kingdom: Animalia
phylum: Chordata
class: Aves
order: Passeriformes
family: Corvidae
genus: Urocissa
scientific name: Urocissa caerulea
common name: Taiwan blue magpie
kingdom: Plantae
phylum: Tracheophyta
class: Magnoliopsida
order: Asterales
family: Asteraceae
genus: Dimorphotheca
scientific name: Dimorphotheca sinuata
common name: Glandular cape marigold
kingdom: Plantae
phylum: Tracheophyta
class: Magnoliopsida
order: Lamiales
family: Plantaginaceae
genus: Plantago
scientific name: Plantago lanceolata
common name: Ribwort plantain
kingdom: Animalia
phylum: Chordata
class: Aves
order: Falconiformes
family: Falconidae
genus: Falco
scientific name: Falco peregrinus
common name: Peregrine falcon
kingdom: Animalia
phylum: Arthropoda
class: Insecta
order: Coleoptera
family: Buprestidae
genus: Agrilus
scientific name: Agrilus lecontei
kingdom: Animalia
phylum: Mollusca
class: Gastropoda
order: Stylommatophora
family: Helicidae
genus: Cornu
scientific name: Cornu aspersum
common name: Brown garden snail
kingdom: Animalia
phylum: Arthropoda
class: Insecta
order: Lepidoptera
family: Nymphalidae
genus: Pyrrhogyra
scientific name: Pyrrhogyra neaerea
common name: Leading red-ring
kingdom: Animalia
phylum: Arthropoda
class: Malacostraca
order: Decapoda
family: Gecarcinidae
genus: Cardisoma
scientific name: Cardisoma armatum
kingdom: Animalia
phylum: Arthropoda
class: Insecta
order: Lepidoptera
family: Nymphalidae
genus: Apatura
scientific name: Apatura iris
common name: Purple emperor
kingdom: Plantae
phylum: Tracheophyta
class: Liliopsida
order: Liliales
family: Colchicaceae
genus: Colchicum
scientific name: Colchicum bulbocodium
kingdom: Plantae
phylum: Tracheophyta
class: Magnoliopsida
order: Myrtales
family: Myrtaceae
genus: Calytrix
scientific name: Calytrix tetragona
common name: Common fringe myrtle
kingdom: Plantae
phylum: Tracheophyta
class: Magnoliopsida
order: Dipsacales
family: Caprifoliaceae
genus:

---

● **WRITTEN INSTRUCTION**: Can you convert every line of the entries above into a numbered list and skip any blank lines?

● **ANSWER TO THIS EXERCISE**:
1. kingdom: Animalia
2. phylum: Chordata
3. class: Aves
4. order: Passeriformes
5. family: Corvidae
6. genus: Urocissa
7. scientific name: Urocissa caerulea
8. common name: Taiwan blue magpie
9. kingdom: Plantae
10. phylum: Tracheophyta
11. class: Magnoliopsida
12. order: Asterales
13. family: Asteraceae
14. genus: Dimorphotheca
15. scientific name: Dimorphotheca sinuata
16. common name: Glandular cape marigold
17. kingdom: Plantae
18. phylum: Tracheophyta
19. class: Magnoliopsida
20. order: Lamiales
21. family: Plantaginaceae
22. genus: Plantago
23. scientific name: Plantago lanceolata
24. common name: Ribwort plantain
25. kingdom: Animalia
26. phylum: Chordata
27. class: Aves
28. order: Falconiformes
29. family: Falconidae
30. genus: Falco
31. scientific name: Falco peregrinus
32. common name: Peregrine falcon
33. kingdom: Animalia
34. phylum: Arthropoda
35. class: Insecta
36. order: Coleoptera
37. family: Buprestidae
38. genus: Agrilus
39. scientific name: Agrilus lecontei
40. kingdom: Animalia
41. phylum: Mollusca
42. class: Gastropoda
43. order: Stylommatophora
44. family: Helicidae
45. genus: Cornu
46. scientific name: Cornu aspersum
47. common name: Brown garden snail
48. kingdom: Animalia
49. phylum: Arthropoda
50. class: Insecta
51. order: Lepidoptera
52. family: Nymphalidae
53. genus: Pyrrhogyra
54. scientific name: Pyrrhogyra neaerea
55. common name: Leading red-ring
56. kingdom: Animalia
57. phylum: Arthropoda
58. class: Malacostraca
59. order: Decapoda
60. family: Gecarcinidae
61. genus: Cardisoma
62. scientific name: Cardisoma armatum
63. kingdom: Animalia
64. phylum: Arthropoda
65. class: Insecta
66. order: Lepidoptera
67. family: Nymphalidae
68. genus: Apatura
69. scientific name: Apatura iris
70. common name: Purple emperor
71. kingdom: Plantae
72. phylum: Tracheophyta
73. class: Liliopsida
74. order: Liliales
75. family: Colchicaceae
76. genus: Colchicum
77. scientific name: Colchicum bulbocodium
78. kingdom: Plantae
79. phylum: Tracheophyta
80. class: Magnoliopsida
81. order: Myrtales
82. family: Myrtaceae
83. genus: Calytrix
84. scientific name: Calytrix tetragona
85. common name: Common fringe myrtle
86. kingdom: Plantae
87. phylum: Tracheophyta
88. class: Magnoliopsida
89. order: Dipsacales
90. family: Caprifoliaceae
91. genus:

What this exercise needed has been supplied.